L’Intervento/ Superata la crisi occupazionale da Covid, restano i problemi strutturali

La crisi occupazionale si è arrestata grazie al tempestivo intervento del governo e della Banca Centrale Europea, alla campagna vaccinale e alla ripresa economica mondiale.

Il numero di occupati è ancora inferiore al periodo pre-pandemia di 115mila unità, a febbraio 2020 il numero di occupati era 23,17 milioni e nel novembre del 2021 era 23,06, il mercato del lavoro italiano dovrebbe generare ancora 115mila posti di lavoro per tornare ai livelli pre pandemici, anche se, non è stato il Covid a distruggere quei posti di lavoro ma la struttura della popolazione italiana.

L’Istat, evidenzia un progressivo invecchiamento della popolazione, con un calo nella fascia dai 15 ai 49 anni di circa -1,7% annuo, pari a oltre 400 mila persone, dovuto alla fuoriuscita dei 49enni, non compensata dall’ingresso di 15enni, contemporaneamente si rileva la crescita della classe 50-64 anni, mediamente +1,2% annuo, pari a circa 150 mila persone.
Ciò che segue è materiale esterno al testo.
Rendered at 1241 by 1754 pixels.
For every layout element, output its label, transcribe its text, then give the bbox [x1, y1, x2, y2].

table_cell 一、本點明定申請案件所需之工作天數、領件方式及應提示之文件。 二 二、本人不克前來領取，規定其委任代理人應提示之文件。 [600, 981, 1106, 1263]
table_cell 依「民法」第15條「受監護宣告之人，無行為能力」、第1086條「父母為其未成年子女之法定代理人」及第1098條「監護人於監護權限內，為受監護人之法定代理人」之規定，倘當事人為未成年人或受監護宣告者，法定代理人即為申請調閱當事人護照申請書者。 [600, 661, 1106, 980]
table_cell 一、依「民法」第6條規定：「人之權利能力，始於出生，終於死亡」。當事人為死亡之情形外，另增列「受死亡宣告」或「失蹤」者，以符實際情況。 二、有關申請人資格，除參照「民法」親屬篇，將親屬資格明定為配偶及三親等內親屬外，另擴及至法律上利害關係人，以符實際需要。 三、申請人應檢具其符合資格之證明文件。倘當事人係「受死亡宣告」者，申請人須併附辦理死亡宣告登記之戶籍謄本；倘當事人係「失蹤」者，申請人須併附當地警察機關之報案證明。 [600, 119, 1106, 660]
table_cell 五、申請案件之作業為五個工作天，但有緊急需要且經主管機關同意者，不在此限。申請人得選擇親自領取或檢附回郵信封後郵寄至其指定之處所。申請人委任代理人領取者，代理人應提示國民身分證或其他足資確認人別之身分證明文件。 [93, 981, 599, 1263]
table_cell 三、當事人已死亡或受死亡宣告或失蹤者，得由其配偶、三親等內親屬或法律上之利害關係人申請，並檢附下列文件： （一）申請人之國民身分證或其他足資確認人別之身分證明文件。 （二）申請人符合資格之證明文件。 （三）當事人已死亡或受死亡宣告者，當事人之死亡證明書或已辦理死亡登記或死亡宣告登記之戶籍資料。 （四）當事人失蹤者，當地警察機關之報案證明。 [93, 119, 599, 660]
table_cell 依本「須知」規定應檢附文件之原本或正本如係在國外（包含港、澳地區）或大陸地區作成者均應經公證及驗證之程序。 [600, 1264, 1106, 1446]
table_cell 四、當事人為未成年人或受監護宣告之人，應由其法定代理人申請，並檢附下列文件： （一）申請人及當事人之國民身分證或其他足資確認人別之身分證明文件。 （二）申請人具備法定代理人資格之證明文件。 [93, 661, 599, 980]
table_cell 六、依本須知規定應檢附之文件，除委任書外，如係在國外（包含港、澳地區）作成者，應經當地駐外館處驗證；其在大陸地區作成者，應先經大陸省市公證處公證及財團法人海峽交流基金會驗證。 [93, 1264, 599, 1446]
La fascia  d’età compresa tra 15 e 64 anni è diminuita di quasi 250mila persone, il calo degli occupati è la conseguenza della diminuzione del numero di persone in età lavorativa, unica nota positiva il calo degli occupati è meno marcato del calo della popolazione tra i 15 e 64 anni, la popolazione in età lavorativa è diminuita più del totale degli occupati, quindi il tasso di occupazione è cresciuto, di conseguenza i 115 mila posti di lavoro in meno non sono il segno di un mercato del lavoro che soffre di crisi pandemica ma  per l’invecchiamento della popolazione, il rallentamento dei flussi migratori e il calo delle nascite.

L’occupazione giovanile, è al top da 10 anni per i 25-34 anni, ma nettamente inferiore alla media pre-2008 quando era al 70% ed è lontanissima dalla media europea, quel che è peggio la percentuale di giovani d’età compresa tra i 15 e 29 anni (NEET) non in istruzione, formazione o occupazione a fine 2019 era la più alta d’Europa (22%) come nel secondo trimestre del 2021 (23,4%), numeri lontanissimi dalla media europea che è rimasta stabile intorno al 13%.

Enormi sono i divari regionali,infatti, nel 2019 il tasso di occupazione tra le regioni italiane varia dal 70,4% dell’Emilia-Romagna al 41,1% della Sicilia.

Se ci confrontiamo con l’Europa, facciamo figure barbine infatti a fine 2020 il tasso d’occupazione dell’Italia era 58,1%, mentre il tasso tedesco era al 76,2% e la media europea era al 67,6%, differenza non spiegabile con la pandemia visto che nel 2019 il tasso di occupazione italiano era del 59%.

Nei prossimi anni la popolazione in età lavorativa diminuirà ancora generando squilibri nel sistema pensionistico, ammesso e non concesso che il governo possa incentivare il tasso di natalità, i risultati arriveranno solo nel lungo periodo, l’unica soluzione nel breve-medio termine,poco accettata da tanti pseudo patrioti, rimarrà consentire l’ingresso in Italia di lavoratori stranieri non comunitari.

Dai dati Istat si evince la fine dell’emergenza lavorativa generata dalla pandemia, adesso è arrivato il momento di guardare al di là dell’emergenza e focalizzarsi sulle debolezze strutturali del mercato del lavoro.